MotoGP, Valentino Rossi: “Yamaha come l’Inter, non sai mai cosa succede”

MotoGP, Valentino Rossi: “Yamaha come l’Inter, non sai mai cosa succede”

Valentino Rossi chiude il venerdì in Thailandia con un certo ottimismo. Bocciata la nuova carena aerodinamica: “Nessuna differenza con la precedente”.

di Luigi Ciamburro
Valentino Rossi al Buriram

Il doppio primato Yamaha nelle FP1 della Thailandia ha lasciato tutti di stucco. Il risultato non fa cantare vittoria, perchè nel box di Iwata sono abituati da tempo a cali di prestazione da un giorno all’altro senza motivi apparenti. Del resto già nelle FP2 pomeridiane, con le temperature dell’asfalto che hanno sfiorato i 50°C, Valentino Rossi è scivolato in nona piazza, seppur a soli tre decimi dal miglior tempo di Dovizioso.

Rispetto ad Aragon la situazione generale sembra meno critica, anche se nulla è cambiato a parte una nuova carena aerodinamica nella seconda manche di libere che non fa certo miracoli. “Oggi abbiamo sofferto meno di due settimane fa, mi piace di più. Le altre moto sono meglio bilanciate, funzionano altrettanto bene ovunque.

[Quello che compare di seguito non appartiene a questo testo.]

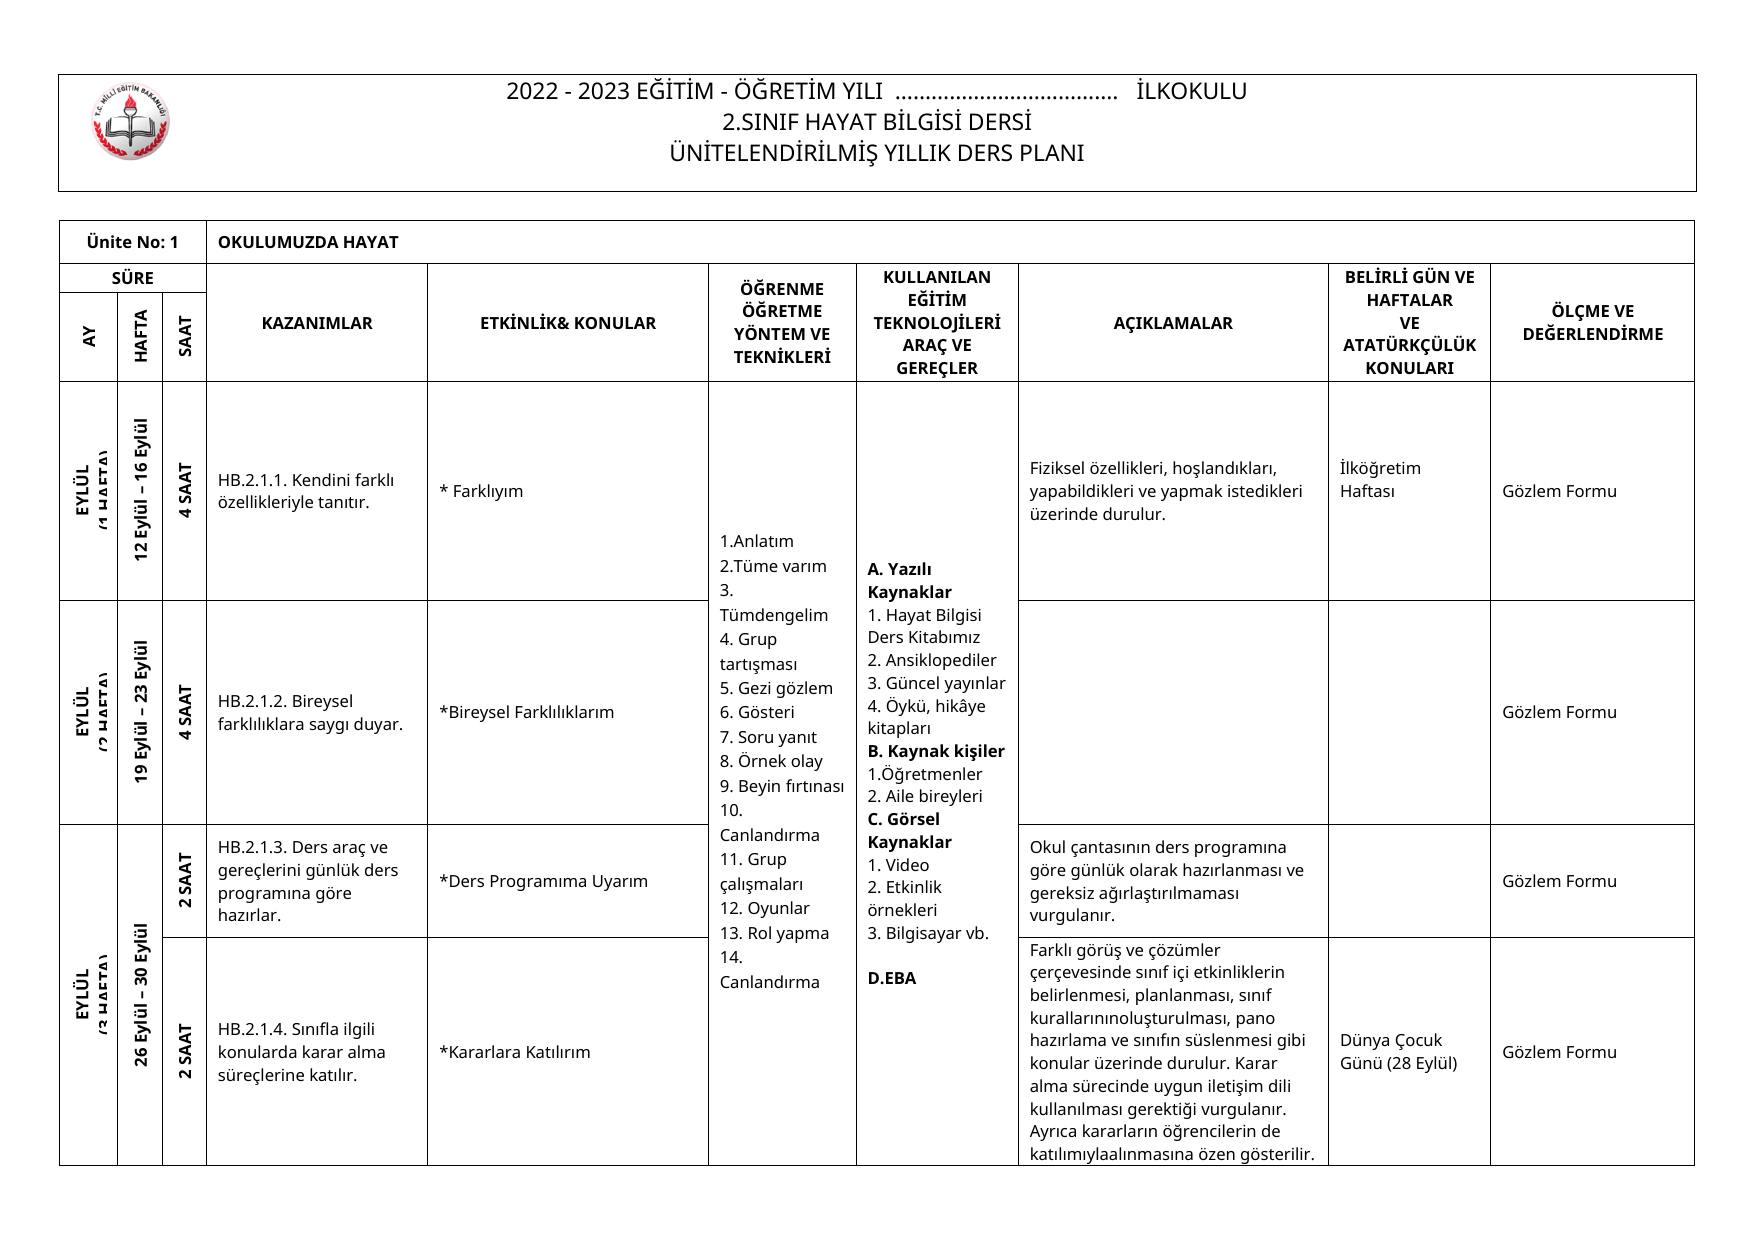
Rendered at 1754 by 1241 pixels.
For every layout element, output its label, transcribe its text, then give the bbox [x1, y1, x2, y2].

table_cell KAZANIMLAR [207, 264, 427, 381]
table_cell Okul çantasının ders programına göre günlük olarak hazırlanması ve gereksiz ağırlaştırılmaması vurgulanır. [1019, 825, 1328, 937]
table_cell İlköğretim Haftası [1329, 382, 1490, 600]
table_cell 1.Anlatım 2.Tüme varım 3. Tümdengelim 4. Grup tartışması 5. Gezi gözlem 6. Gösteri 7. Soru yanıt 8. Örnek olay 9. Beyin fırtınası 10. Canlandırma 11. Grup çalışmaları 12. Oyunlar 13. Rol yapma 14. Canlandırma [709, 382, 856, 1165]
table_cell Dünya Çocuk Günü (28 Eylül) [1329, 938, 1490, 1165]
table_cell 19 Eylül – 23 Eylül [118, 601, 162, 824]
table_cell HB.2.1.1. Kendini farklı özellikleriyle tanıtır. [207, 382, 427, 600]
table_cell HB.2.1.2. Bireysel farklılıklara saygı duyar. [207, 601, 427, 824]
table_header OKULUMUZDA HAYAT [207, 221, 1694, 263]
table_cell Fiziksel özellikleri, hoşlandıkları, yapabildikleri ve yapmak istedikleri üzerinde durulur. [1019, 382, 1328, 600]
table_cell Gözlem Formu [1491, 382, 1694, 600]
table_cell *Bireysel Farklılıklarım [428, 601, 708, 824]
table_cell AY [60, 293, 117, 381]
table_cell Gözlem Formu [1491, 601, 1694, 824]
table_cell 4 SAAT [163, 382, 206, 600]
table_cell *Ders Programıma Uyarım [428, 825, 708, 937]
picture [85, 77, 175, 167]
table_cell AÇIKLAMALAR [1019, 264, 1328, 381]
table_cell SAAT [163, 293, 206, 381]
table_cell Gözlem Formu [1491, 825, 1694, 937]
table_cell 4 SAAT [163, 601, 206, 824]
table_cell BELİRLİ GÜN VE HAFTALAR VE ATATÜRKÇÜLÜK KONULARI [1329, 264, 1490, 381]
table_cell *Kararlara Katılırım [428, 938, 708, 1165]
table_cell ÖĞRENME ÖĞRETME YÖNTEM VE TEKNİKLERİ [709, 264, 856, 381]
table_cell 26 Eylül – 30 Eylül [118, 825, 162, 1165]
table_cell ÖLÇME VE DEĞERLENDİRME [1491, 264, 1694, 381]
table_cell EYLÜL (2.HAFTA) [60, 601, 117, 824]
table_cell 2 SAAT [163, 825, 206, 937]
table_cell * Farklıyım [428, 382, 708, 600]
table_cell HAFTA [118, 293, 162, 381]
table_cell 2 SAAT [163, 938, 206, 1165]
table_cell HB.2.1.4. Sınıfla ilgili konularda karar alma süreçlerine katılır. [207, 938, 427, 1165]
table_cell EYLÜL (3.HAFTA) [60, 825, 117, 1165]
table_cell SÜRE [60, 264, 206, 292]
table_cell A. Yazılı Kaynaklar 1. Hayat Bilgisi Ders Kitabımız 2. Ansiklopediler 3. Güncel yayınlar 4. Öykü, hikâye kitapları B. Kaynak kişiler 1.Öğretmenler 2. Aile bireyleri C. Görsel Kaynaklar 1. Video 2. Etkinlik örnekleri 3. Bilgisayar vb. D.EBA [857, 382, 1018, 1165]
table_cell EYLÜL (1.HAFTA) [60, 382, 117, 600]
table_cell 12 Eylül – 16 Eylül [118, 382, 162, 600]
table_header Ünite No: 1 [60, 221, 206, 263]
table_cell HB.2.1.3. Ders araç ve gereçlerini günlük ders programına göre hazırlar. [207, 825, 427, 937]
table_cell KULLANILAN EĞİTİM TEKNOLOJİLERİ ARAÇ VE GEREÇLER [857, 264, 1018, 381]
table_cell [1019, 601, 1328, 824]
table_cell [1329, 601, 1490, 824]
table_cell Farklı görüş ve çözümler çerçevesinde sınıf içi etkinliklerin belirlenmesi, planlanması, sınıf kurallarınınoluşturulması, pano hazırlama ve sınıfın süslenmesi gibi konular üzerinde durulur. Karar alma sürecinde uygun iletişim dili kullanılması gerektiği vurgulanır. Ayrıca kararların öğrencilerin de katılımıylaalınmasına özen gösterilir. [1019, 938, 1328, 1165]
table_cell ETKİNLİK& KONULAR [428, 264, 708, 381]
table_cell Gözlem Formu [1491, 938, 1694, 1165]
table_cell [1329, 825, 1490, 937]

La Yamaha è come l’Inter, la mia squadra di calcio preferita. Quando è in campo, non sai mai cosa sta succedendo“.

Meno problemi del previsto sulla Yamaha #46, resta molto da lavorare, bisognerà scegliere le gomme giuste, ma la nuova carena aerodinamica non è un passo avanti pur garantendo più carico all’anteriore. “Le FP1 sono state fantastiche perché eravamo primi e secondi. Ma solo alcuni piloti hanno montato pneumatici freschi alla fine. Questo risultato non riflette la realtà. Ma ora abbiamo entrambe le Yamaha nella top ten e possiamo calcolare le probabilità di un ingresso diretto in Q2. Quindi possiamo provare a fare meglio che in Aragón. La carena? Dovrebbe aiutarci contro le impennate. Ma non so se lo userò anche sabato, perché difficilmente differisce dalla versione precedente, almeno quando guidi non riesci a sentire la differenza“.

Maverick Vinales ha lavorato su un miglior bilanciamento dei pesi, si procede a piccoli passi, i primi dieci sono tutti a distanza ravvicinata. Essere nella top-10 è un buon inizio di week-end, ma bisogna affinare i dettagli per sperare in qualcosa di buono e affrontare le alte temperature nel migliore dei modi. “Qui è molto difficile per il caldo. Vai in affanno e si fa fatica a recuperare. La gara sarà dura, ma c’è anche una questione di adattamento del fisico a questa temperatura, che di solito si va sempre un po’ meglio nel corso del weekend“.